🦵 Patellofemoral Pain Syndrome (PFPS)

A Common Cause of Knee Pain

Patellofemoral Pain Syndrome (PFPS), also known as Patellofemoral Dysfunction or Runner’s Knee, is one of the most frequent sources of knee pain we see in the clinic. It doesn’t just affect runners — it’s common among walkers, gym-goers, teenagers going through growth spurts, and people who sit for extended periods.

Understanding the condition and how to treat it can make a significant difference in long-term knee health and comfort.


🔍 What Exactly is PFPS?

PFPS is pain that originates from the joint between your kneecap (patella) and the thigh bone (femur). This joint plays a crucial role in activities like squatting, climbing stairs, running, or even getting out of a chair.

In a healthy knee, the patella glides smoothly within a groove on the femur. But with PFPS, this movement becomes irritated, painful, or mechanically dysfunctional — often due to muscle imbalances, joint misalignment, or repetitive strain.


⚠️ What Causes Patellofemoral Pain?

There isn’t usually one single cause — it’s often a combination of the following:

1. Muscle Weakness or Imbalance

  • Weak gluteal muscles and hip stabilisers can cause poor control of the thigh, allowing the knee to collapse inward (valgus position).
  • Weak or delayed firing of the vastus medialis oblique (VMO) muscle — part of the quadriceps — can alter patellar tracking.

2. Tight Muscles and Soft Tissues

  • Tight quadriceps, hamstrings, iliotibial (IT) band, or hip flexors can pull the patella out of alignment.
  • These restrictions increase joint pressure and friction with movement.

3. Foot and Ankle Mechanics

  • Overpronation (excessive inward rolling of the foot) can change the angle at which forces act on the knee.
  • Reduced ankle mobility can also affect squat or walking mechanics.

4. Poor Movement Patterns

  • Squatting or lunging with poor technique places unnecessary stress on the kneecap.
  • Sitting or driving for long periods with knees bent can aggravate symptoms (known as the “moviegoer’s sign”).

5. Training Errors

  • Rapidly increasing running distance, intensity, or changing surfaces without adequate preparation.
  • Wearing worn-out or unsupportive shoes.

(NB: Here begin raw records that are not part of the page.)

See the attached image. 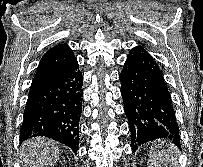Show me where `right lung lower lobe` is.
Returning <instances> with one entry per match:
<instances>
[{"instance_id": "right-lung-lower-lobe-1", "label": "right lung lower lobe", "mask_w": 203, "mask_h": 167, "mask_svg": "<svg viewBox=\"0 0 203 167\" xmlns=\"http://www.w3.org/2000/svg\"><path fill=\"white\" fill-rule=\"evenodd\" d=\"M83 77L75 58L61 73L31 88L20 129V143L45 136L70 147L79 146Z\"/></svg>"}]
</instances>
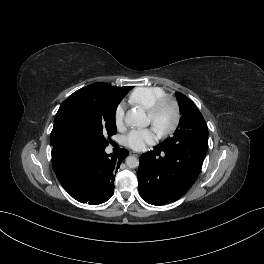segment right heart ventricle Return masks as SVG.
Instances as JSON below:
<instances>
[{
	"label": "right heart ventricle",
	"instance_id": "e07e8e85",
	"mask_svg": "<svg viewBox=\"0 0 264 264\" xmlns=\"http://www.w3.org/2000/svg\"><path fill=\"white\" fill-rule=\"evenodd\" d=\"M165 95L166 92L161 87H138L130 93L128 96V102L148 110L158 99Z\"/></svg>",
	"mask_w": 264,
	"mask_h": 264
}]
</instances>
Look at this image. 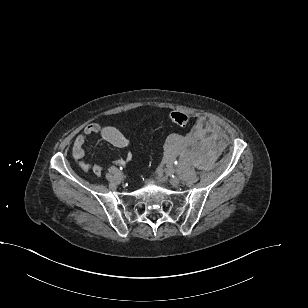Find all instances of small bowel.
Returning a JSON list of instances; mask_svg holds the SVG:
<instances>
[{
    "instance_id": "small-bowel-1",
    "label": "small bowel",
    "mask_w": 308,
    "mask_h": 308,
    "mask_svg": "<svg viewBox=\"0 0 308 308\" xmlns=\"http://www.w3.org/2000/svg\"><path fill=\"white\" fill-rule=\"evenodd\" d=\"M91 135H98L104 141L110 143L117 148H125L129 145V138L113 126H103L98 123L87 125L84 130L76 136L72 147V156L78 162L81 169L85 172H92L96 176H100L103 169L100 165H90L85 161L84 145ZM132 159V154L128 153L125 158L116 160V164L120 166L126 165Z\"/></svg>"
}]
</instances>
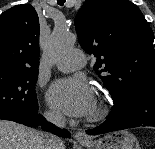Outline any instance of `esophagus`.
<instances>
[{
	"label": "esophagus",
	"mask_w": 155,
	"mask_h": 149,
	"mask_svg": "<svg viewBox=\"0 0 155 149\" xmlns=\"http://www.w3.org/2000/svg\"><path fill=\"white\" fill-rule=\"evenodd\" d=\"M74 138L78 142H86L88 141L87 135L83 131H78L75 133Z\"/></svg>",
	"instance_id": "1"
}]
</instances>
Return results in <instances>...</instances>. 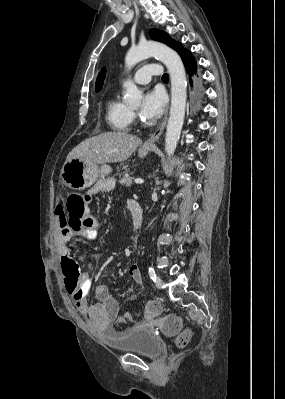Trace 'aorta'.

📋 Typical Symptoms of PFPS

  • Aching or sharp pain at the front of the knee, often around or behind the kneecap
  • Pain during:
    • Climbing or descending stairs
    • Squatting or kneeling
    • Running (especially downhill)
    • Sitting for long periods (with knees bent)
  • Grinding, clicking, or popping sounds with knee movement
  • Occasional swelling or feeling of instability

🏃‍♀️ Why is Physiotherapy Essential for PFPS?

Physiotherapy is the gold standard treatment for patellofemoral pain. A physio will assess not just your knee, but your entire lower limb biomechanics to identify the underlying cause of your pain.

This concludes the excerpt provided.